> [Exercise instructions] From the first line of the entries below, reproduce everything exactly through the line with "názornost, vltavské vodě", and nothing more.

Material provided Start Marker

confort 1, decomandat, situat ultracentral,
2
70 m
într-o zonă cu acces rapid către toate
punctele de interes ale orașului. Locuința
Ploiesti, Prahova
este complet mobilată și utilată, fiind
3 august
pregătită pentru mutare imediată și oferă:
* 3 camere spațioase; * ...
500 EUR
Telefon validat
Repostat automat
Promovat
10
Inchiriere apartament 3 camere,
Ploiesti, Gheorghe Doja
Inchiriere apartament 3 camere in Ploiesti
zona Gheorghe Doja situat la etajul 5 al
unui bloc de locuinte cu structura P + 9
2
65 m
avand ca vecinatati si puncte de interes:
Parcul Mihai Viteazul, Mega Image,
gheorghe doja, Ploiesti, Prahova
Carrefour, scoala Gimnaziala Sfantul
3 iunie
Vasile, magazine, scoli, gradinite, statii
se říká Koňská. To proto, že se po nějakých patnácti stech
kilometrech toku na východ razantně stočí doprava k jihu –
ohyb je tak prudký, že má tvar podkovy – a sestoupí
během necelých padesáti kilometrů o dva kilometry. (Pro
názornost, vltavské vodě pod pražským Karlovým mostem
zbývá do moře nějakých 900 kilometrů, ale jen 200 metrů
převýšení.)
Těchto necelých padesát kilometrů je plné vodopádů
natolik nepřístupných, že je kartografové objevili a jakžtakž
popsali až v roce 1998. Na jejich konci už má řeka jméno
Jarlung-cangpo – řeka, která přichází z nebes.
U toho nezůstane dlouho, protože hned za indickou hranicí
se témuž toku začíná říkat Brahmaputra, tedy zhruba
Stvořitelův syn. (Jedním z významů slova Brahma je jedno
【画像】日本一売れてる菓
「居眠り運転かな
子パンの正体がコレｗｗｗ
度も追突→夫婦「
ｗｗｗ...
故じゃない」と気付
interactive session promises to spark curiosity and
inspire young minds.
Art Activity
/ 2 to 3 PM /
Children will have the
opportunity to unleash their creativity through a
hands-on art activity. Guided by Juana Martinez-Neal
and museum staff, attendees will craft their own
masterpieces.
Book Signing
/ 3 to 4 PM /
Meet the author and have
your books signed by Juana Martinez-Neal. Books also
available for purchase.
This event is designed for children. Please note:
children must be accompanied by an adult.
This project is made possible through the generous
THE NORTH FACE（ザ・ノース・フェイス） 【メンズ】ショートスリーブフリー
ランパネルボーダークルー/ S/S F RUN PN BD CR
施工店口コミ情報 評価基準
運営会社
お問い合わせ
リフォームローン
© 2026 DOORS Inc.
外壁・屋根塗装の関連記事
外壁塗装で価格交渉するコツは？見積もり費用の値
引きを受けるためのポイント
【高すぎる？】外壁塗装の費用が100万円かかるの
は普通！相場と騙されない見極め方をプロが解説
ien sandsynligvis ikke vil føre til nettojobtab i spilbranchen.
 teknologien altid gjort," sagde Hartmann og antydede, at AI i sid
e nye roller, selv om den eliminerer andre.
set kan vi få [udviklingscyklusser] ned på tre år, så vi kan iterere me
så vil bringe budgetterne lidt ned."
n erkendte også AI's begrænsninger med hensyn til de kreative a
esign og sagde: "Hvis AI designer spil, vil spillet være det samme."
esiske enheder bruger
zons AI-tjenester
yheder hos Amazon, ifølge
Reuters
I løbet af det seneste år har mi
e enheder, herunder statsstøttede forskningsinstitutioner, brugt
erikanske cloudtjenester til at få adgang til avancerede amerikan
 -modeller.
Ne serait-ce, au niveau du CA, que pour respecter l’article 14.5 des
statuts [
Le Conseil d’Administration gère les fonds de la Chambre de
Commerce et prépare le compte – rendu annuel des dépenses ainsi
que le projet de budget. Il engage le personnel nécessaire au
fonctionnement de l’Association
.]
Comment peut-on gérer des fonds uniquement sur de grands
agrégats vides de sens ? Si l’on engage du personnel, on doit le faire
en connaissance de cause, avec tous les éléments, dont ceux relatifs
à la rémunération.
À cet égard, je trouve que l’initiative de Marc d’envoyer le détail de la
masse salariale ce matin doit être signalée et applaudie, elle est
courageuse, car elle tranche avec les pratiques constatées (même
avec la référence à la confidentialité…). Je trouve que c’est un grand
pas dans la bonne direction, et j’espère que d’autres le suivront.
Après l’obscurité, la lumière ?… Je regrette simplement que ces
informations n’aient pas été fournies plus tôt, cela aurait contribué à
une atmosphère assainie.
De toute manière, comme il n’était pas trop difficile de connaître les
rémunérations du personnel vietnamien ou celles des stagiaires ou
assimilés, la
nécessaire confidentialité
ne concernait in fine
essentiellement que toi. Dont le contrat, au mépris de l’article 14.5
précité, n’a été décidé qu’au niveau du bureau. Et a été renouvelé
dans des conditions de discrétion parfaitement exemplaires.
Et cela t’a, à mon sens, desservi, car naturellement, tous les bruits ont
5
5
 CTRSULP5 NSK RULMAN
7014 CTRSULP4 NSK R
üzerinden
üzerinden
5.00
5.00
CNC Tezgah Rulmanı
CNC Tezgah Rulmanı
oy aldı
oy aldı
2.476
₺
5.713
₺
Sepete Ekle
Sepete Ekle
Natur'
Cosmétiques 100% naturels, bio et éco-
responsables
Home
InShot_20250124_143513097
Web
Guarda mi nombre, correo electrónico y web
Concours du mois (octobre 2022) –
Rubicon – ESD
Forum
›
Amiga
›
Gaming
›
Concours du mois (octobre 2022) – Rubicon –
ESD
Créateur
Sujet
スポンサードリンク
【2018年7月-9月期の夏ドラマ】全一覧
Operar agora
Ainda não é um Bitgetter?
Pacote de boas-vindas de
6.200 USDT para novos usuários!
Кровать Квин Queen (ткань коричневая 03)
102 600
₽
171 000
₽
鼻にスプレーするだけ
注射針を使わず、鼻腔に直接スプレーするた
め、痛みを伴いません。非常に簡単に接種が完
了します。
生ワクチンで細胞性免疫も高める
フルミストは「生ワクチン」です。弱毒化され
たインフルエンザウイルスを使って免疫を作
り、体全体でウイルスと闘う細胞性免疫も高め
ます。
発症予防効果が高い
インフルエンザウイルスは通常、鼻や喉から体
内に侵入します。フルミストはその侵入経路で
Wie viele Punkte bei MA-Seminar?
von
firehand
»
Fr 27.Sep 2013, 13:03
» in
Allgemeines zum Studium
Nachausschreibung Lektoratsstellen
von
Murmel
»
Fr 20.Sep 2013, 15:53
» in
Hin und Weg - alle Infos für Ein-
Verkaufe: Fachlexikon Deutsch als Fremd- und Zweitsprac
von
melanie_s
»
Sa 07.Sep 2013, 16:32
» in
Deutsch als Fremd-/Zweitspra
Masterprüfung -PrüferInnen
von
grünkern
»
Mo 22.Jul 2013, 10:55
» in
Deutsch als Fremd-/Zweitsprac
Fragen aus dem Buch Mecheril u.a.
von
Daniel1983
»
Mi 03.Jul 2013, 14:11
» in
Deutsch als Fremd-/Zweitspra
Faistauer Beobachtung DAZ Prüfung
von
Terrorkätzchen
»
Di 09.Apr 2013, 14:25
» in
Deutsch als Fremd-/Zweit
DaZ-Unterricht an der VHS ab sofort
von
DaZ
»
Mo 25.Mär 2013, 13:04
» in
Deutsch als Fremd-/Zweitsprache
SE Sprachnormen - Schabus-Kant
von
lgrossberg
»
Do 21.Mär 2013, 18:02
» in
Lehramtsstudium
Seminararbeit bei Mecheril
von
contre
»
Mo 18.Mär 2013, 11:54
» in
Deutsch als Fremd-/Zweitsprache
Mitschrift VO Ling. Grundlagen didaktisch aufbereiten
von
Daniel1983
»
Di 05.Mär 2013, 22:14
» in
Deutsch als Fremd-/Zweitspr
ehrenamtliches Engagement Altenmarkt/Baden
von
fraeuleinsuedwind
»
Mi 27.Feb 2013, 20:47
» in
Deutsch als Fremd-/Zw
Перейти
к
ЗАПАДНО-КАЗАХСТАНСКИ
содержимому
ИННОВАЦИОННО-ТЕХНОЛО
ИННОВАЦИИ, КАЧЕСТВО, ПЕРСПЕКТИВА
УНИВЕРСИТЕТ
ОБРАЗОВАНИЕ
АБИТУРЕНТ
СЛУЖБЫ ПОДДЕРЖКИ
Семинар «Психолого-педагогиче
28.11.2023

Material provided End Marker

> [Answer to this task]
confort 1, decomandat, situat ultracentral,
2
70 m
într-o zonă cu acces rapid către toate
punctele de interes ale orașului. Locuința
Ploiesti, Prahova
este complet mobilată și utilată, fiind
3 august
pregătită pentru mutare imediată și oferă:
* 3 camere spațioase; * ...
500 EUR
Telefon validat
Repostat automat
Promovat
10
Inchiriere apartament 3 camere,
Ploiesti, Gheorghe Doja
Inchiriere apartament 3 camere in Ploiesti
zona Gheorghe Doja situat la etajul 5 al
unui bloc de locuinte cu structura P + 9
2
65 m
avand ca vecinatati si puncte de interes:
Parcul Mihai Viteazul, Mega Image,
gheorghe doja, Ploiesti, Prahova
Carrefour, scoala Gimnaziala Sfantul
3 iunie
Vasile, magazine, scoli, gradinite, statii
se říká Koňská. To proto, že se po nějakých patnácti stech
kilometrech toku na východ razantně stočí doprava k jihu –
ohyb je tak prudký, že má tvar podkovy – a sestoupí
během necelých padesáti kilometrů o dva kilometry. (Pro
názornost, vltavské vodě pod pražským Karlovým mostem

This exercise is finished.